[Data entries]
--

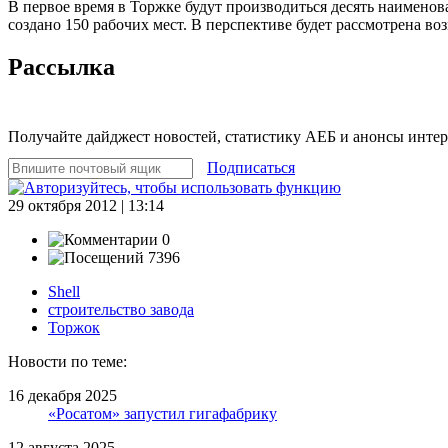
В первое время в Торжке будут производиться десять наимен
создано 150 рабочих мест. В перспективе будет рассмотрена в
Рассылка
Получайте дайджест новостей, статистику АЕБ и анонсы инте
Подписаться
29 октября 2012 | 13:14
0
7396
Shell
строительство завода
Торжок
Новости по теме:
16 декабря 2025
«Росатом» запустил гигафабрику
12 августа 2025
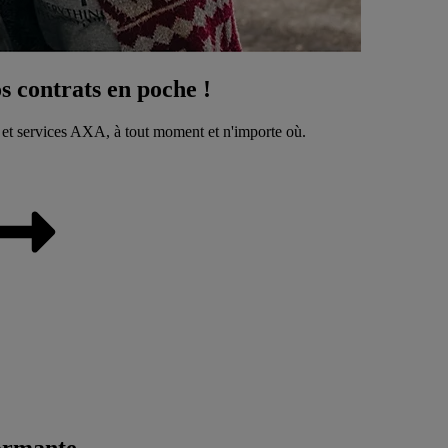
 contrats en poche !
 et services AXA, à tout moment et n'importe où.
ormante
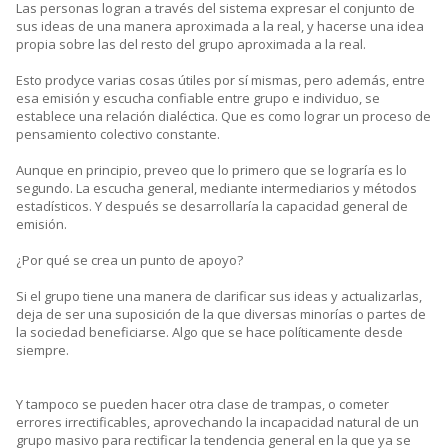
Las personas logran a través del sistema expresar el conjunto de
sus ideas de una manera aproximada a la real, y hacerse una idea
propia sobre las del resto del grupo aproximada a la real.
Esto prodyce varias cosas útiles por sí mismas, pero además, entre
esa emisión y escucha confiable entre grupo e individuo, se
establece una relación dialéctica. Que es como lograr un proceso de
pensamiento colectivo constante.
Aunque en principio, preveo que lo primero que se lograría es lo
segundo. La escucha general, mediante intermediarios y métodos
estadísticos. Y después se desarrollaría la capacidad general de
emisión.
¿Por qué se crea un punto de apoyo?
Si el grupo tiene una manera de clarificar sus ideas y actualizarlas,
deja de ser una suposición de la que diversas minorías o partes de
la sociedad beneficiarse. Algo que se hace políticamente desde
siempre.
Y tampoco se pueden hacer otra clase de trampas, o cometer
errores irrectificables, aprovechando la incapacidad natural de un
grupo masivo para rectificar la tendencia general en la que ya se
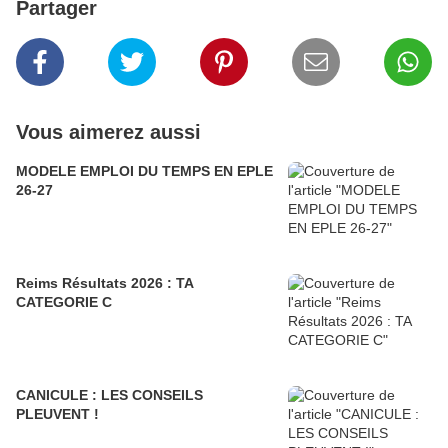
Partager
Vous aimerez aussi
MODELE EMPLOI DU TEMPS EN EPLE
26-27
Reims Résultats 2026 : TA
CATEGORIE C
CANICULE : LES CONSEILS
PLEUVENT !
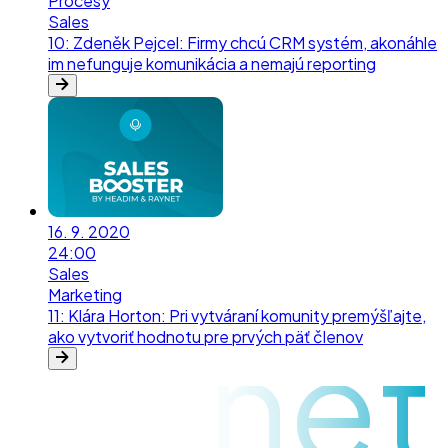
Procesy
Sales
10
:
Zdeněk Pejcel: Firmy chcú CRM systém, akonáhle
im nefunguje komunikácia a nemajú reporting
16. 9. 2020
24:00
Sales
Marketing
11
:
Klára Horton: Pri vytváraní komunity premýšľajte,
raynet
ako vytvoriť hodnotu pre prvých päť členov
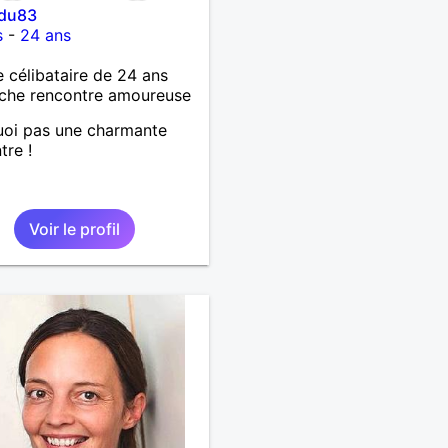
edu83
s
-
24 ans
célibataire de 24 ans
che rencontre amoureuse
uoi pas une charmante
tre !
Voir le profil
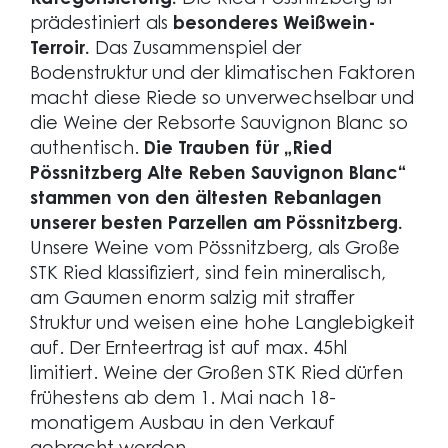
Kategorisierung:
Die Ried Pössnitzberg ist
prädestiniert als
besonderes Weißwein-
Terroir.
Das Zusammenspiel der
Bodenstruktur und der klimatischen Faktoren
macht diese Riede so unverwechselbar und
die Weine der Rebsorte Sauvignon Blanc so
authentisch.
Die Trauben für „Ried
Pössnitzberg Alte Reben Sauvignon Blanc“
stammen von den ältesten Rebanlagen
unserer besten Parzellen am Pössnitzberg.
Unsere Weine vom Pössnitzberg, als Große
STK Ried klassifiziert, sind fein mineralisch,
am Gaumen enorm salzig mit straffer
Struktur und weisen eine hohe Langlebigkeit
auf. Der Ernteertrag ist auf max. 45hl
limitiert. Weine der Großen STK Ried dürfen
frühestens ab dem 1. Mai nach 18-
monatigem Ausbau in den Verkauf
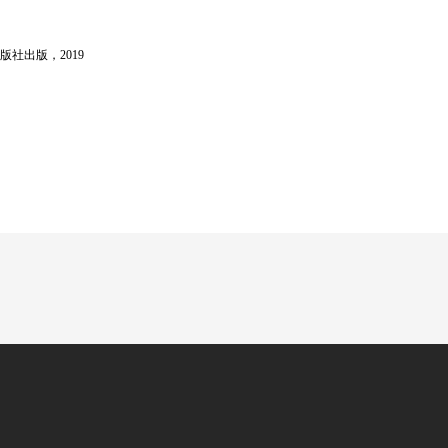
版社出版，
2019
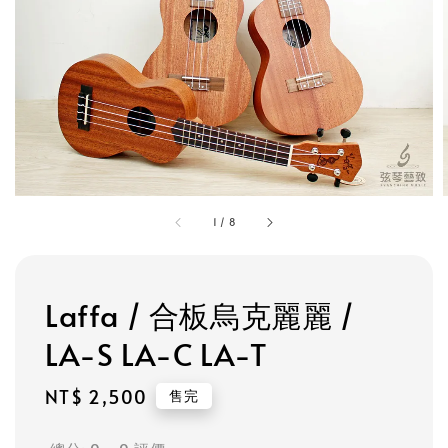
1
/
8
Laffa / 合板烏克麗麗 /
LA-S LA-C LA-T
Regular
NT$ 2,500
售完
price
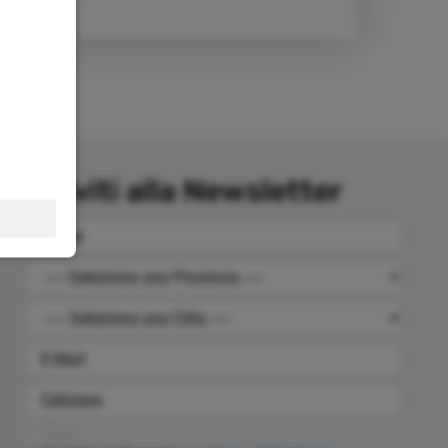
Iscriviti alla Newsletter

--

◆ What you should do
Go through the records and show every line with the string "Weine" in it.

◆ Reply to the exercise
die Weine der Rebsorte Sauvignon Blanc so
Unsere Weine vom Pössnitzberg, als Große
limitiert. Weine der Großen STK Ried dürfen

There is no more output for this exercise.